Murder, by definition, is unjustified. It is the killing of another human without provocation and without a physical threat directed at the murderer. A study conducted by UC-Boulder found that, if abortion was banned nationwide in the United States, there would be a 21% increase in pregnancy-related deaths. We can reasonably take this to mean that one in five legal abortions prevents the patient’s pregnancy-related death. In the case of abortion patients for whom childbirth would be lethal, it is clear that there is no legal parallel to murder. The termination of the pregnancy would be both legally and medically justified.
What about those abortions which aren’t motivated by the physical health of the prospective mother? There are two primary perspectives we can consult: medicine and the law. The medical opinion is that human life, in any meaningful sense, is defined by a functioning brain. It is also important to note that the brain’s physical existence is not the same as a brain functioning. After six weeks of pregnancy, the brain of the fetus begins to physically develop, but it is not developed enough to function. This medical opinion informs the legal one, which is that murder is the killing of another person. A fetus without the normal functions of a human brain is not a person. Thus, an abortion (up until a time in the pregnancy that is determined case-by-case) is not murder.
4) Any arguments against abortion based on religion, specifically Catholicism in the U.S.:
Religious arguments are irrelevant to United States law. The Establishment and Free Exercise clauses of the First Amendment prohibit the U.S. government from (1) establishing any religion within the law and (2) restricting religious practice so long as it does not harm the freedoms of another.
In the case of abortion, then, the law cannot (1) employ any legal arguments based on religion or (2) require any person to undergo an abortion if doing so is against their religion. Notice that, if access to abortion is codified as U.S. law, neither of these clauses is violated. The government cannot recognize these religious arguments in its decisions about the law, and it is actually impossible to argue for or against them because they are based on faith and belief. It’s a mistake to confuse the principles of personal or cultural morality for the rule of law. The law also cannot, however, require anyone to get an abortion if her beliefs prohibit it. There is currently no law, enacted or proposed, that would do so. Therefore, codifying abortion access into federal law does not violate any religious freedom.
5) The problem of unwanted pregnancies is solved through increased sex education and access to birth control.
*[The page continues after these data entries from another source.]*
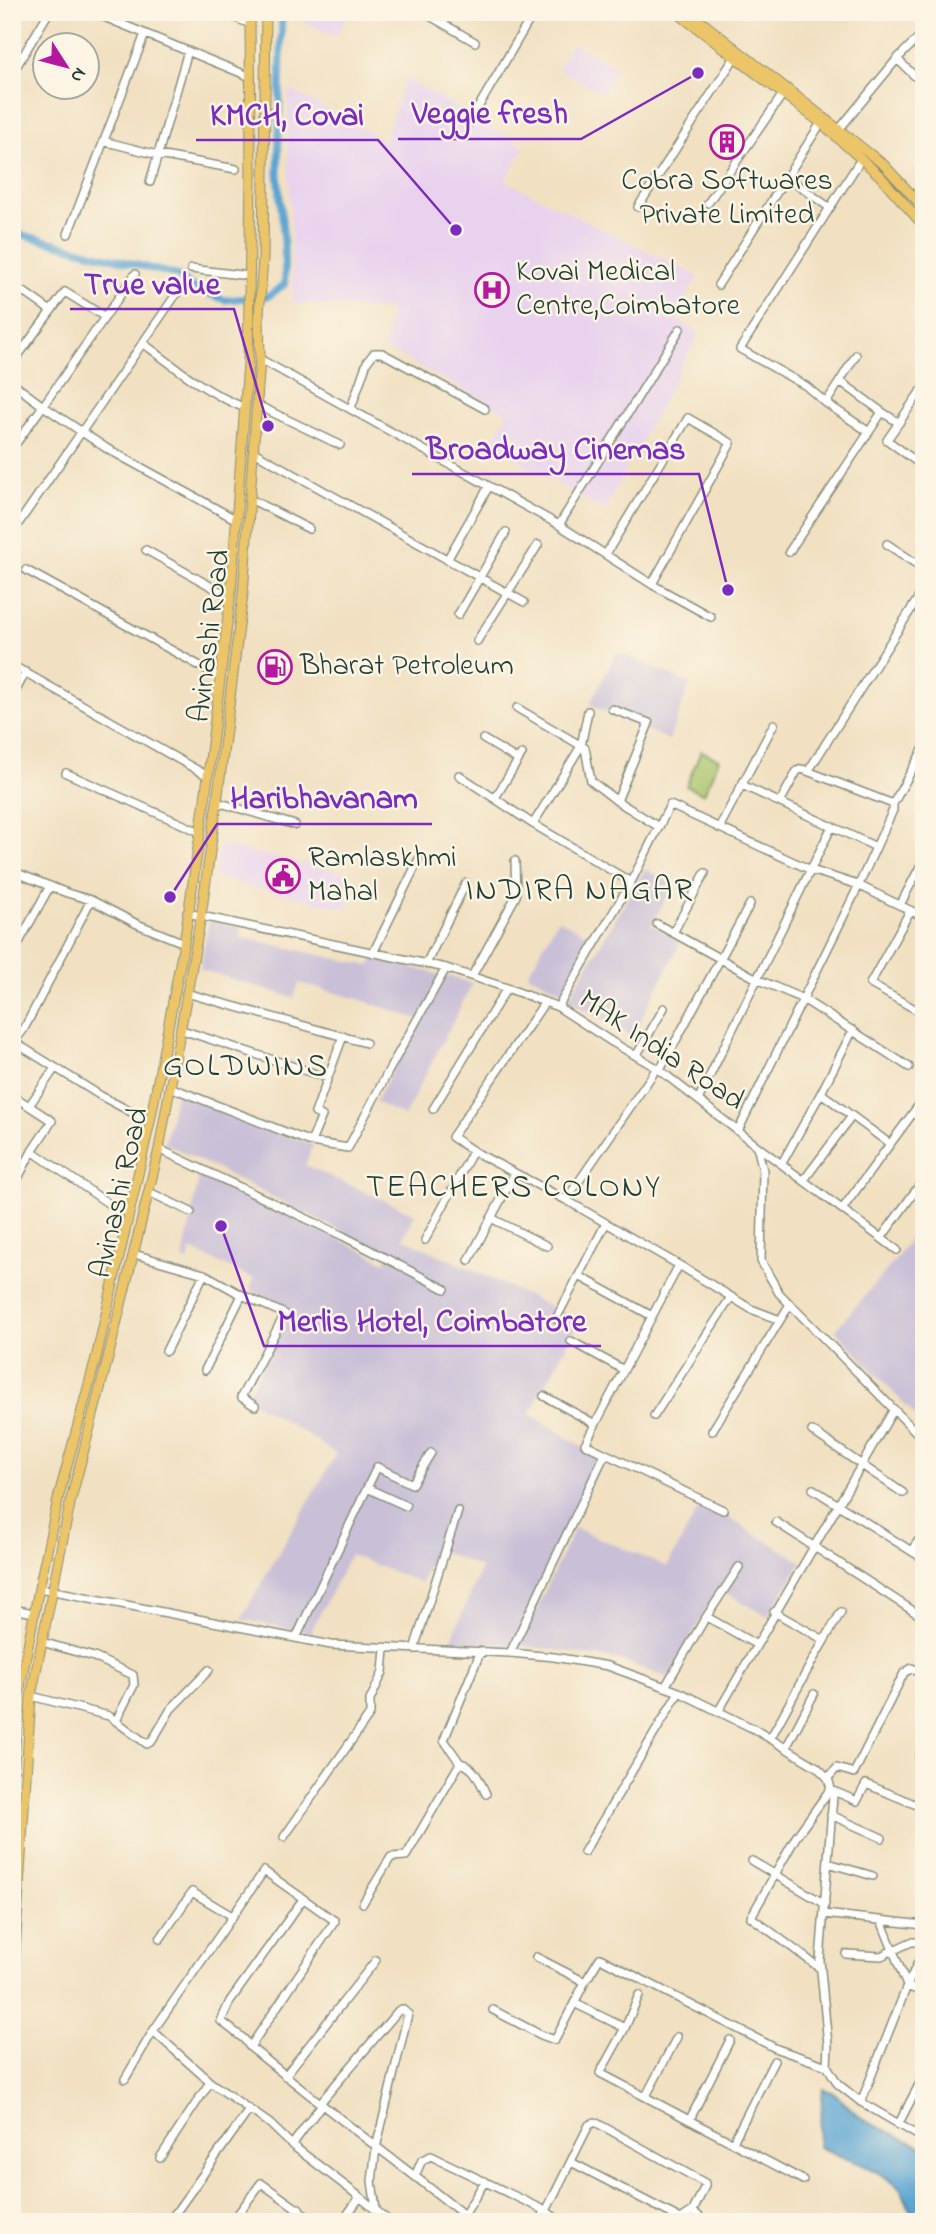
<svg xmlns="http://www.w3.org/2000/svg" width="936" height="2234" font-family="'Indie Flower',sans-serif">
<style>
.built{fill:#e8d2ee}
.industrial{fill:#c9bfd7}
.green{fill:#a9c46a;stroke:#64804f;stroke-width:2}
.water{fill:#5aa4d2;stroke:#3c7083;stroke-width:2}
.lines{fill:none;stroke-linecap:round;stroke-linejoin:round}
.canal{stroke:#5aa4d2;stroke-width:7}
.minor-casing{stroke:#888e7a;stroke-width:10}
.major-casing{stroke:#888e7a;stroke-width:11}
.minor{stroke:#fff;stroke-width:7}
.major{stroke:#edc569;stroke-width:9}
.labels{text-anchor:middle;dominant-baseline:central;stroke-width:5;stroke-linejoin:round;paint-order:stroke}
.poi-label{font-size:30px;fill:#1f3d34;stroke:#fcf5e5;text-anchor:start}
.street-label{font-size:30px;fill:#1f3d34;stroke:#fcf5e5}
.neighbourhood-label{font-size:32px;letter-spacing:2px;fill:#1f3d34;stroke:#fcf5e5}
.leader{fill:none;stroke:#7b2cbf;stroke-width:2.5}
.callout-dot{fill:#7b2cbf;stroke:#fcf5e5;stroke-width:2.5}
.callout-label{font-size:32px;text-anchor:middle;font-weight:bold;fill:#7b2cbf;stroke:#fcf5e5;stroke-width:5;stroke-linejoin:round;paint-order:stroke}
</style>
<rect width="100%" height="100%" fill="#fcf5e5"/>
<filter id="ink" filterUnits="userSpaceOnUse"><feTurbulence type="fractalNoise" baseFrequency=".0143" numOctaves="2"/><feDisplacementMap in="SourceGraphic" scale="14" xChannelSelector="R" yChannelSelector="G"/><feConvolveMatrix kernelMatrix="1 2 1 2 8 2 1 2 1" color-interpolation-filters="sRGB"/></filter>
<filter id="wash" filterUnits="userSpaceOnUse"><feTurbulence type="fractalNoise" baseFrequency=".00686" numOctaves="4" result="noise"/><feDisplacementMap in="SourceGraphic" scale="28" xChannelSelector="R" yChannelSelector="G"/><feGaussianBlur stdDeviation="1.57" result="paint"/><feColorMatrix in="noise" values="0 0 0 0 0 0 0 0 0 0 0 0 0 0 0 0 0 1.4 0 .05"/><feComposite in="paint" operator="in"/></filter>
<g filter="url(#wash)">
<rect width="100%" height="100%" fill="#f1e0c1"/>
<path class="built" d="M 287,12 L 351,12 L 335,37 Z
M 572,43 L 616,67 L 603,93 L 558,69 Z
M 405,78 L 525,147 L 505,181 L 698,276 L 675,319 L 699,333 L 604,511 L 491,444 L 508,413 L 384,348 L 391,310 L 293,303 L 288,145 L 289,89 L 385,141 Z
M 219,845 L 350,874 L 348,909 L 215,878 Z"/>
<path class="industrial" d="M 617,652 L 690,684 L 669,740 L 590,704 Z
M 645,869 L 674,884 L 651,925 L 681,942 L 632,1036 L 568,1000 Z
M 558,919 L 594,938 L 562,991 L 528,974 Z
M 209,920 L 241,928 L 240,937 L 370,966 L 374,958 L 473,983 L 404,1116 L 375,1102 L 421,1020 L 358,999 L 299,983 L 294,998 L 200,969 Z
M 176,1091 L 313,1145 L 305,1165 L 415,1214 L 403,1238 L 580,1320 L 530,1414 L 602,1459 L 511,1645 L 450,1643 L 481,1568 L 435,1548 L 421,1583 L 350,1555 L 310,1633 L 241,1619 L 336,1454 L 302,1431 L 246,1398 L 291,1311 L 250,1290 L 254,1279 L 191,1250 L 188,1262 L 183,1259 L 200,1170 L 385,1262 L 389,1255 L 165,1143 Z
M 924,1215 L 924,1425 L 835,1330 L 897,1258 Z
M 702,1502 L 802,1562 L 768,1616 L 718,1589 L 668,1678 L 617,1659 L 519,1645 L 575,1528 L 667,1567 Z"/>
<path class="green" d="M 701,751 L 719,759 L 704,794 L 686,786 Z"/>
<path class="water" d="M 823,2089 L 832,2092 L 865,2121 L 924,2148 L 924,2219 L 915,2222 C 910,2211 906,2194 898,2187 C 876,2166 844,2160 818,2146 Z"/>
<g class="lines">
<path class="canal" d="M 12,232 L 176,275 L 202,292 L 225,300 L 269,296 L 285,284 L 284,243 L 278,173 L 282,12"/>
</g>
</g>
<g filter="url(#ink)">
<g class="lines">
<g class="minor-casing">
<path id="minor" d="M 92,12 L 251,77
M 222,12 L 250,24
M 423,12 L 475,42
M 897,59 L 924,32
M 12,74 L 49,12
M 469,123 L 534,12
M 837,132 L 897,59 L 924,85
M 103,141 L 158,155 L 236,169
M 787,177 L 830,208
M 150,182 L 188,51
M 708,203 L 783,94
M 638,207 L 735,57
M 68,234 L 145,34
M 191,269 L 250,276
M 718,285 L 821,123
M 12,293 L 24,292 L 51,311
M 143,343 C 176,368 205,392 245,408
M 856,355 L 840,381 L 882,412
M 260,359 L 559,525 L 653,585 L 711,617
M 12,364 L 65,292 L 105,317
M 12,383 L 43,406 L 135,274
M 924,395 L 920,392 L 887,440 L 917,462 L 924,453
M 826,403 L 840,381
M 257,405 L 340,445
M 351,408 L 367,362 L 374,353 L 382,353 L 485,409
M 869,432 L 882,412 L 899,423
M 12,449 L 43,406 L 106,448 L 235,519
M 254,452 L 524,602
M 250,499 L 309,529
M 559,525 L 680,329
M 12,533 L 177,293
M 887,544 L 924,569
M 146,550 L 230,597
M 789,552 L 869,432 L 826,403 L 806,386 L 740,349 L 861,159
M 606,554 L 688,418 L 731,443 L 652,584
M 447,560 L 489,486
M 26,570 L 220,677
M 458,615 L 506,532
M 477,641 L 538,545
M 12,665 L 206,775
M 12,697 L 26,672
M 517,708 L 585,748 L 591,781 L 617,801 L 659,827
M 612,709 L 649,723 L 617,801
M 483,739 L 518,760
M 809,770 L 924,589
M 66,773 L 200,832
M 459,775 L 533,824 L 631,882
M 742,785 L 876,847
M 495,798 L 522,754
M 217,802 L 295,825
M 780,802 L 797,771 L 802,769 L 893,804
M 533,824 L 581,746 L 588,711
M 719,828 L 774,724
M 12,871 L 67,893 L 91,900 L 137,924 L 184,943
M 91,900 L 24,1029 L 14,1042 L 101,1096 L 150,1122
M 900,905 L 924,859
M 910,911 L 870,984 L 924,1014
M 187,913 L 446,968 L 507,988 L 558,1007 L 612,1042 L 657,1068 L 757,1146 L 763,1170 L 761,1261 L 779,1293 L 924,1440
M 657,924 L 757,979 L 803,999 L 909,1067
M 673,933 L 705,873
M 373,953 L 419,859
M 12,955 L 50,886
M 426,964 L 466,883
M 472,976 L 516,896 L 515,861
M 186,993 L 366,1043
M 545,1002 L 452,1137 L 473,1151 L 566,1200 L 679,1265 L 585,1444 L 723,1510
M 558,1007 L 631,882 L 670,805 L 811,870 L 858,885 L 924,917
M 182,1030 L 328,1078
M 636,1056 L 664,1008
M 660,1070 L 750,904
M 170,1087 L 311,1142 L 348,1148 L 389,1070 L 446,968
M 821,1093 L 890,1144
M 12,1095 L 29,1106 L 55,1068
M 698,1100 L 832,826
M 29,1106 L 52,1121 L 32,1151
M 433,1109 L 507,988
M 738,1131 L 857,889 L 893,810 L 893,804 L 924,748
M 311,1142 L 322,1116 L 315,1113 L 343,1036
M 757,1146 L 897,1250
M 159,1149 L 343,1236 L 445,1289
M 782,1163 L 821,1093 L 853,1030
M 12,1165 L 21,1172
M 804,1180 L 852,1116
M 12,1190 L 32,1151 L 112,1206 L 129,1213
M 149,1192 L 191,1212
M 566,1200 L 657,1068
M 843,1208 L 924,1098
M 491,1218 L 547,1246
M 882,1237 L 924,1179
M 425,1240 L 473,1151
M 134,1254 L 204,1274 L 242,1295 L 285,1314 L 241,1397 L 255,1406
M 469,1260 L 515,1173
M 679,1265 L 751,1309 L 780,1320
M 579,1276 L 652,1316
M 556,1319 L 606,1223
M 571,1341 L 624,1370
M 166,1351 L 204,1274
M 205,1370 L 242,1295
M 544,1396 L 595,1424
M 654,1416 L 731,1297
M 712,1431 L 790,1304
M 812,1431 L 903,1493
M 367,1488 L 406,1506
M 813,1489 L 924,1559
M 776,1522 L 924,1618
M 911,1551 L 924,1533
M 39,1588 L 331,1645 L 510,1653 L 554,1657 L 608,1666 L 679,1692 L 754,1729 L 817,1767 L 828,1778 L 833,1796 L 820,1960 L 828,2045 L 827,2066 L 838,2084 L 861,2102 L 924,2139
M 12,1609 L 34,1613
M 774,1612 L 824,1640
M 707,1617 L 755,1644
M 296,1638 L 377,1467 L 412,1484 L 431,1453
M 42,1642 L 94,1657 L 133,1675 L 134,1685 L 116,1721
M 414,1649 L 458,1511
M 480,1653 L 444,1740 L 460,1763 C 475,1766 480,1782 486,1794
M 510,1653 L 605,1454
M 665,1687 L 703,1622 L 739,1567
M 31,1696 L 109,1716 L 147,1744 L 152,1741 L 171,1709 L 209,1670
M 718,1712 L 894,1409
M 770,1739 L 814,1658 L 841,1612
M 786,1748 L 814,1694
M 919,1758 L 924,1748
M 828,1778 L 837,1768 L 854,1773 L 904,1673 L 912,1668 L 924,1675
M 831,1790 L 857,1801 L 866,1784 L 924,1808
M 831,1815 L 882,1838
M 284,1837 L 370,1714 L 370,1700 L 383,1672 L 385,1649
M 584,1852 L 679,1692
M 752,1861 L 825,1904
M 828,1863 L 873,1876
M 363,1903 L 391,1857 L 406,1856 L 460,1763
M 824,1914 L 924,1925
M 881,1920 L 907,1986 L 924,1993
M 160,1939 L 192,1892 L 232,1916
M 846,1954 L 881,1956 L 911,1942 L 924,1942
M 536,1957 L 585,1982
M 821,1969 L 751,1917 L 796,1837 L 831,1788
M 639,1995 L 625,2028 L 600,2073 L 803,2180
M 574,2003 L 625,2028
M 493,2010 L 541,2035 L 555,2040 L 585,1982 L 600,1958 L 777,2049 L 827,2066
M 153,2031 L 264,1871 L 335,1921 L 250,2047 L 320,2103
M 250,2047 L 244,2039 L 221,2021 L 230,2001 L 303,1899
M 285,2076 L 376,1960
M 125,2079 L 153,2031 L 210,2082 L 269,2123 L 292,2145 L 360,2197 L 390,2222
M 646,2096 L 677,2037
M 861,2102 L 907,1986 L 924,1950
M 690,2119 L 730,2040
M 898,2125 L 924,2075
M 733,2142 L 774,2061
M 292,2145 L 322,2104
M 160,2158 L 210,2082
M 415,2176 L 422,2160 L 431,2156 L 546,2211 L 561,2222
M 376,2209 L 372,2181 L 376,2148 L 408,2014 L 402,2009 L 398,2011 L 320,2103 C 368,2141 417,2177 464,2215
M 693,2211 L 705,2222
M 169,2222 L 249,2110
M 232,2222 L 261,2183 L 316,2222
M 289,2222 L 299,2208
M 342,2222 L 360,2197
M 460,2222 L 485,2181
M 539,2222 L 546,2211 L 589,2125 L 595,2122 L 705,2183 L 705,2186 L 693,2211 L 681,2219 L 571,2162"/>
</g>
<g class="major-casing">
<path id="major" d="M 676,12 L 821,123 L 880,176 L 924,226
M 689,12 L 884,165 L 924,208
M 12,1796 L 18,1698 L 39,1588 L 59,1495 L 96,1358 L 150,1122 L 184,943 L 205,800 L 231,592 L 248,363 L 251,178 L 250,12
M 12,2001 L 31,1696 L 71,1499 L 107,1362 L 159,1149 L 201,916 L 217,802 L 243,594 L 260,359 L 259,315 L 263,258 L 266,12"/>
</g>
<use href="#minor" class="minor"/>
<use href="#major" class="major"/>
</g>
</g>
<defs>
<g id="building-ring" transform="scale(1.75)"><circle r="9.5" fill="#fcf5e5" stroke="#b5179e" stroke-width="1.5"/><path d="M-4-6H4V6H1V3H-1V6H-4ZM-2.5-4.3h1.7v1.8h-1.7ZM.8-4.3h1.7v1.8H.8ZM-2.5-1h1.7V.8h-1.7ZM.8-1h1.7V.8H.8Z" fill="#b5179e"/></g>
<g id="hospital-ring" transform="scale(1.75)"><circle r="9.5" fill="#fcf5e5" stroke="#b5179e" stroke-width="1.5"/><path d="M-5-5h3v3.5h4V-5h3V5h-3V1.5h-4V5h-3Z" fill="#b5179e"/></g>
<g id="fuel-ring" transform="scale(1.75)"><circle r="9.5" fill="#fcf5e5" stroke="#b5179e" stroke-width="1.5"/><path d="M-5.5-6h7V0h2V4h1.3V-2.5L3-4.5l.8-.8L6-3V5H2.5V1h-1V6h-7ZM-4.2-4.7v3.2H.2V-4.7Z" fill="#b5179e"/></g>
<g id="civic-ring" transform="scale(1.75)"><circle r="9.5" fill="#fcf5e5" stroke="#b5179e" stroke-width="1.5"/><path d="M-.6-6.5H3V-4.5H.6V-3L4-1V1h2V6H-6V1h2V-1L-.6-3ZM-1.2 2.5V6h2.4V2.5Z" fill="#b5179e"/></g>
</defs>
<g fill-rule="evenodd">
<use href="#building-ring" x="727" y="142"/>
<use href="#hospital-ring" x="492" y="290"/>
<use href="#fuel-ring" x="275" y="667"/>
<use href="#civic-ring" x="283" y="876"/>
</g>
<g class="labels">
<g class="poi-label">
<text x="727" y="182" text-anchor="middle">Cobra Softwares<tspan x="727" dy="34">Private Limited</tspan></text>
<text x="516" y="273">Kovai Medical<tspan x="516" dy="34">Centre,Coimbatore</tspan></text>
<text x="300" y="667">Bharat Petroleum</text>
<text x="308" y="859">Ramlaskhmi<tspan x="308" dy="34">Mahal</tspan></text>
</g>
<g class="street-label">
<text transform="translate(211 636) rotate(-83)">Avinashi Road</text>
<text transform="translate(661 1051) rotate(34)">MAK India Road</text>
<text transform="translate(121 1193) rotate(-77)">Avinashi Road</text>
</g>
<g class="neighbourhood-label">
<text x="580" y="891">INDIRA NAGAR</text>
<text x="246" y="1067">GOLDWINS</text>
<text x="514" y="1188">TEACHERS COLONY</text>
</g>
</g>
<path class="leader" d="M698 73L581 139H398M456 230L378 140H196M268 426L234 309H70M728 590L699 474H412M170 897L217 824H432M221 1226L264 1346H601"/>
<g class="callout-dot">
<circle cx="698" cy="73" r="7"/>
<circle cx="456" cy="230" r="7"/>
<circle cx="268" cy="426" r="7"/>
<circle cx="728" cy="590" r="7"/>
<circle cx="170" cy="897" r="7"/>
<circle cx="221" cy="1226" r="7"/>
</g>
<g class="callout-label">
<text x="490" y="123">Veggie fresh</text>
<text x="287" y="125">KMCH, Covai</text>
<text x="152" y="294">True value</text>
<text x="556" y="459">Broadway Cinemas</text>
<text x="324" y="808">Haribhavanam</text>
<text x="432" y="1331">Merlis Hotel, Coimbatore</text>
</g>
<rect width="936" height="2234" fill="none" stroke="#fcf5e5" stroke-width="42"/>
<g transform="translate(66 66) rotate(126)"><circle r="33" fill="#fcf5e5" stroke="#a4ab9e" stroke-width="2"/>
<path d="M0-5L12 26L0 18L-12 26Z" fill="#b5179e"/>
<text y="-10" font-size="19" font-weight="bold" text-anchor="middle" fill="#1f3d34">N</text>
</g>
</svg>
Based on CDC research, it hasn’t, and it won’t. Access to sex education, mostly in K-12 schools, has been increasing for decades, to the benefit of young people. The yearly rates of abortions among women ages 15 to 44 continues to fluctuate. There was a general decrease in the number of abortions in the 2010s (2010-2019), yet the number increased by 2% in 2018-2019. It’s likely that increased sex education and access to contraception has decreased the need for abortion, but those methods do not eliminate the need across the board, nor do they have any bearing on the cases in which a mother faces death or in which the fetus is found to have a serious medical condition. In addition, while the number of abortions is slowly decreasing, the need is everpresent, and these methods will never completely eliminate the need for access.